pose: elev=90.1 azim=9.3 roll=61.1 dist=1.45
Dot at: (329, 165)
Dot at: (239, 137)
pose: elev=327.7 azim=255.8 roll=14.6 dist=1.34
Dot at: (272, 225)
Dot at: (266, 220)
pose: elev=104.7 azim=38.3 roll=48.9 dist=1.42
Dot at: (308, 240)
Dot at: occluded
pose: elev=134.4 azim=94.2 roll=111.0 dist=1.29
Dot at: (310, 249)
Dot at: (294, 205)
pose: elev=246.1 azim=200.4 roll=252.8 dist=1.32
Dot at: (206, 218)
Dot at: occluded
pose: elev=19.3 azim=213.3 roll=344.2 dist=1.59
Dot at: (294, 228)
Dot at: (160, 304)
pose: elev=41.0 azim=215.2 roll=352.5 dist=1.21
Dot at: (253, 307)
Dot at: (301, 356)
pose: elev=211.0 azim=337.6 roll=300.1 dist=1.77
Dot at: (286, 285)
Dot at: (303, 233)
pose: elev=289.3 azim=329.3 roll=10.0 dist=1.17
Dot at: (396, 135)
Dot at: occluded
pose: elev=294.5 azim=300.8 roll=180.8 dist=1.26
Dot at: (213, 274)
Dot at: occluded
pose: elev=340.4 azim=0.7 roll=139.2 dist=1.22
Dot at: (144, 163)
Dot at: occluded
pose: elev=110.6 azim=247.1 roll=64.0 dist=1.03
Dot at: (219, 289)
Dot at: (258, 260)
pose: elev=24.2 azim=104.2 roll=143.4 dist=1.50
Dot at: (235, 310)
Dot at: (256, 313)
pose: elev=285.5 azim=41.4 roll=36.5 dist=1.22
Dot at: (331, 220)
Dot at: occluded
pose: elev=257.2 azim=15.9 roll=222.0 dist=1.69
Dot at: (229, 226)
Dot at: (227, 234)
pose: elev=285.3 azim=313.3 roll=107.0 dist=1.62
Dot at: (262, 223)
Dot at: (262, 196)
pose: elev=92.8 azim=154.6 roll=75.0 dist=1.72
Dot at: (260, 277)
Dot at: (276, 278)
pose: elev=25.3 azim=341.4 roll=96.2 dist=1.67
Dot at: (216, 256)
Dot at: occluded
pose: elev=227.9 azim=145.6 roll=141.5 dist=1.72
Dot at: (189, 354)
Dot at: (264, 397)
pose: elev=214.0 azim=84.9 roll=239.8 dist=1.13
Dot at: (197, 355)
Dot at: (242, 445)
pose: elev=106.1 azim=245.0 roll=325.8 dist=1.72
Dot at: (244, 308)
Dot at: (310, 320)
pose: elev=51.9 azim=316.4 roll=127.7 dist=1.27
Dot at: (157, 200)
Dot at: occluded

::::::::::

▸ Required task
Copy every one of the entries above line for line, changing nothing.

▸ In response
pose: elev=90.1 azim=9.3 roll=61.1 dist=1.45
Dot at: (329, 165)
Dot at: (239, 137)
pose: elev=327.7 azim=255.8 roll=14.6 dist=1.34
Dot at: (272, 225)
Dot at: (266, 220)
pose: elev=104.7 azim=38.3 roll=48.9 dist=1.42
Dot at: (308, 240)
Dot at: occluded
pose: elev=134.4 azim=94.2 roll=111.0 dist=1.29
Dot at: (310, 249)
Dot at: (294, 205)
pose: elev=246.1 azim=200.4 roll=252.8 dist=1.32
Dot at: (206, 218)
Dot at: occluded
pose: elev=19.3 azim=213.3 roll=344.2 dist=1.59
Dot at: (294, 228)
Dot at: (160, 304)
pose: elev=41.0 azim=215.2 roll=352.5 dist=1.21
Dot at: (253, 307)
Dot at: (301, 356)
pose: elev=211.0 azim=337.6 roll=300.1 dist=1.77
Dot at: (286, 285)
Dot at: (303, 233)
pose: elev=289.3 azim=329.3 roll=10.0 dist=1.17
Dot at: (396, 135)
Dot at: occluded
pose: elev=294.5 azim=300.8 roll=180.8 dist=1.26
Dot at: (213, 274)
Dot at: occluded
pose: elev=340.4 azim=0.7 roll=139.2 dist=1.22
Dot at: (144, 163)
Dot at: occluded
pose: elev=110.6 azim=247.1 roll=64.0 dist=1.03
Dot at: (219, 289)
Dot at: (258, 260)
pose: elev=24.2 azim=104.2 roll=143.4 dist=1.50
Dot at: (235, 310)
Dot at: (256, 313)
pose: elev=285.5 azim=41.4 roll=36.5 dist=1.22
Dot at: (331, 220)
Dot at: occluded
pose: elev=257.2 azim=15.9 roll=222.0 dist=1.69
Dot at: (229, 226)
Dot at: (227, 234)
pose: elev=285.3 azim=313.3 roll=107.0 dist=1.62
Dot at: (262, 223)
Dot at: (262, 196)
pose: elev=92.8 azim=154.6 roll=75.0 dist=1.72
Dot at: (260, 277)
Dot at: (276, 278)
pose: elev=25.3 azim=341.4 roll=96.2 dist=1.67
Dot at: (216, 256)
Dot at: occluded
pose: elev=227.9 azim=145.6 roll=141.5 dist=1.72
Dot at: (189, 354)
Dot at: (264, 397)
pose: elev=214.0 azim=84.9 roll=239.8 dist=1.13
Dot at: (197, 355)
Dot at: (242, 445)
pose: elev=106.1 azim=245.0 roll=325.8 dist=1.72
Dot at: (244, 308)
Dot at: (310, 320)
pose: elev=51.9 azim=316.4 roll=127.7 dist=1.27
Dot at: (157, 200)
Dot at: occluded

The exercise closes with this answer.